■ **Work required**: Across all the entries below, how many lines mention the string "KiCad"? Respond with a single number.

::: Record set

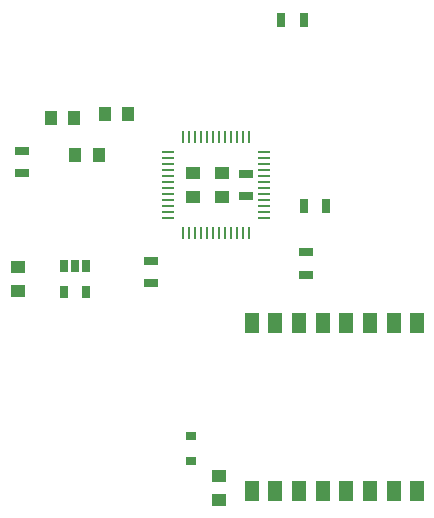
<source format=gbp>
G04 #@! TF.GenerationSoftware,KiCad,Pcbnew,5.1.6-c6e7f7d~87~ubuntu18.04.1*
G04 #@! TF.CreationDate,2020-07-19T23:01:31+05:30*
G04 #@! TF.ProjectId,Sensor_pcb_v1,53656e73-6f72-45f7-9063-625f76312e6b,rev?*
G04 #@! TF.SameCoordinates,Original*
G04 #@! TF.FileFunction,Paste,Bot*
G04 #@! TF.FilePolarity,Positive*
%FSLAX46Y46*% 
G04 Gerber Fmt 4.6, Leading zero omitted, Abs format (unit mm)*
G04 Created by KiCad (PCBNEW 5.1.6-c6e7f7d~87~ubuntu18.04.1) date 2020-07-19 23:01:31*
%MOMM*%
%LPD*%
G01*
G04 APERTURE LIST*
%ADD10R,1.300000X0.700000*%
%ADD11R,0.700000X1.300000*%
%ADD12R,1.200000X1.700000*%
%ADD13R,1.000000X1.250000*%
%ADD14R,1.250000X1.000000*%
%ADD15R,0.900000X0.800000*%
%ADD16R,0.650000X1.060000*%
%ADD17R,0.230000X1.000000*%
%ADD18R,1.000000X0.230000*%
G04 APERTURE END LIST*
D10*
X55030000Y-42640000D03*
X55030000Y-40740000D03*
D11*
X54830000Y-36800000D03*
X56730000Y-36800000D03*
D12*
X64420000Y-46780000D03*
X62420000Y-46780000D03*
X60420000Y-46780000D03*
X58420000Y-46780000D03*
X56420000Y-46780000D03*
X54420000Y-46780000D03*
X52420000Y-46780000D03*
X50420000Y-46780000D03*
X50420000Y-60980000D03*
X52420000Y-60980000D03*
X54420000Y-60980000D03*
X56420000Y-60980000D03*
X58420000Y-60980000D03*
X60420000Y-60980000D03*
X62420000Y-60980000D03*
X64420000Y-60980000D03*
D13*
X35460000Y-32560000D03*
X37460000Y-32560000D03*
X35390000Y-29410000D03*
X33390000Y-29410000D03*
D14*
X45410000Y-36080000D03*
X45410000Y-34080000D03*
X47910000Y-34080000D03*
X47910000Y-36080000D03*
D13*
X37960000Y-29060000D03*
X39960000Y-29060000D03*
D14*
X47620000Y-61710000D03*
X47620000Y-59710000D03*
X30600000Y-42030000D03*
X30600000Y-44030000D03*
D15*
X45240000Y-58400000D03*
X45240000Y-56300000D03*
D10*
X30960000Y-34060000D03*
X30960000Y-32160000D03*
X49910000Y-34130000D03*
X49910000Y-36030000D03*
X41900000Y-41470000D03*
X41900000Y-43370000D03*
D11*
X52930000Y-21090000D03*
X54830000Y-21090000D03*
D16*
X34510000Y-41960000D03*
X35460000Y-41960000D03*
X36410000Y-41960000D03*
X36410000Y-44160000D03*
X34510000Y-44160000D03*
D17*
X49704000Y-31024000D03*
D18*
X43354000Y-32294000D03*
X43354000Y-32802000D03*
X43354000Y-33310000D03*
X43354000Y-33818000D03*
X43354000Y-34326000D03*
X43354000Y-34834000D03*
X43354000Y-35342000D03*
X43354000Y-35850000D03*
X43354000Y-36358000D03*
X43354000Y-36866000D03*
X43354000Y-37374000D03*
X43354000Y-37882000D03*
D17*
X44624000Y-39152000D03*
X45132000Y-39152000D03*
X46148000Y-39152000D03*
X46656000Y-39152000D03*
X47164000Y-39152000D03*
X47672000Y-39152000D03*
X48180000Y-39152000D03*
X48688000Y-39152000D03*
X49196000Y-39152000D03*
X49704000Y-39152000D03*
X50212000Y-39152000D03*
D18*
X51482000Y-37374000D03*
X51482000Y-36866000D03*
X51482000Y-36358000D03*
X51482000Y-35850000D03*
X51482000Y-35342000D03*
X51482000Y-34834000D03*
X51482000Y-34326000D03*
X51482000Y-33818000D03*
X51482000Y-33310000D03*
X51482000Y-32802000D03*
X51482000Y-32294000D03*
D17*
X50212000Y-31024000D03*
X49196000Y-31024000D03*
X48688000Y-31024000D03*
X48180000Y-31024000D03*
X47672000Y-31024000D03*
X47164000Y-31024000D03*
X46656000Y-31024000D03*
X46148000Y-31024000D03*
X45640000Y-31024000D03*
X45132000Y-31024000D03*
X44624000Y-31024000D03*
D18*
X51482000Y-37882000D03*
D17*
X45640000Y-39152000D03*
M02*

</source>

::::::

■ **Output of the task**: 2